Using software written in Mathematica that runs on an IBM RS/6000 workstation [5,7], I constructed a perverse 200-page exponential diophantine equation with a parameter N and 17,000 unknowns:
Left-Hand-Side(N) = Right-Hand-Side(N).For each nonnegative value of the parameter N, ask whether this equation has a finite or an infinite number of nonnegative solutions. The answers escape the power of mathematical reason because they are completely random and accidental.
This work is part of a new field that I call algorithmic information theory [2,3,4].
What does this have to with Jaffe and Quinn [1]?
The result presented above is an example of how my information-theoretic approach to incompleteness makes incompleteness appear pervasive and natural. This is because algorithmic information theory sometimes enables one to measure the information content of a set of axioms and of a theorem and to deduce that the theorem cannot be obtained from the axioms because it contains too much information.
This suggests to me that sometimes to prove more one must assume more, in other words, that sometimes one must put more in to get more out. I therefore believe that elementary number theory should be pursued somewhat more in the spirit of experimental science.
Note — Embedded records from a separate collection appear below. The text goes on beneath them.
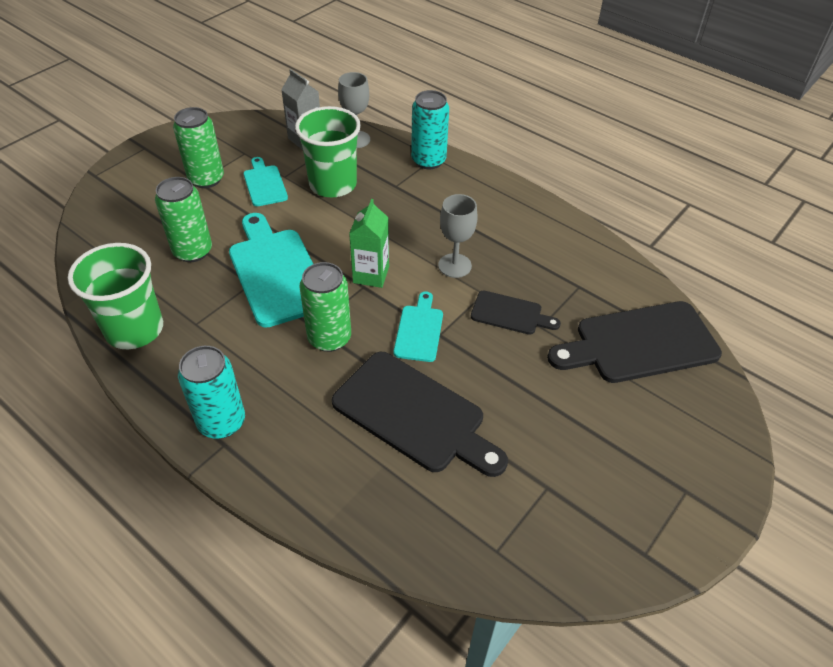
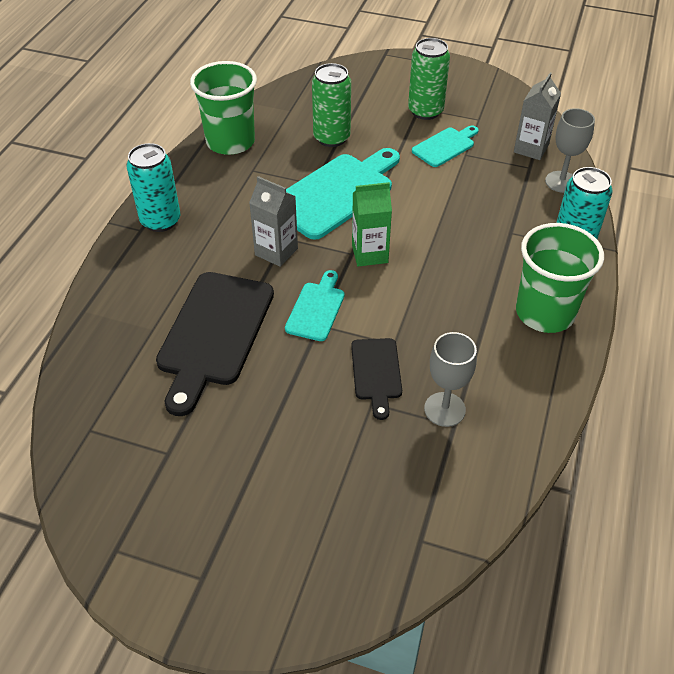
camera: 70 degrees right, 0 degrees up
(329, 338) = (276, 252): green can -> grey carton
(333, 184) = (478, 188): green cup -> green cup (545, 313)
(419, 330) = (316, 309): turquoise cutting board -> turquoise cutting board turned 60 degrees counterclockwise
(454, 265) = (420, 311): grey goblet -> grey goblet (444, 409)
(639, 343) = (394, 501): black cutting board -> none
Euclid declared that an axiom is a self-evident truth, but physicists are willing to assume new principles like the Schrödinger equation that are not self-evident because they are extremely useful. Perhaps number theorists, even when they are doing elementary number theory, should behave a little more like physicists do and should sometimes adopt new axioms. I have argued this at greater length in a lecture [6,8] that I gave at Cambridge University and at the University of New Mexico.
In summary, I believe that the information-theoretic incompleteness theorems of algorithmic information theory [2,3,4,5,6,7,8] provide a certain amount of support for what Jaffe and Quinn [1] call ``theoretical mathematics''.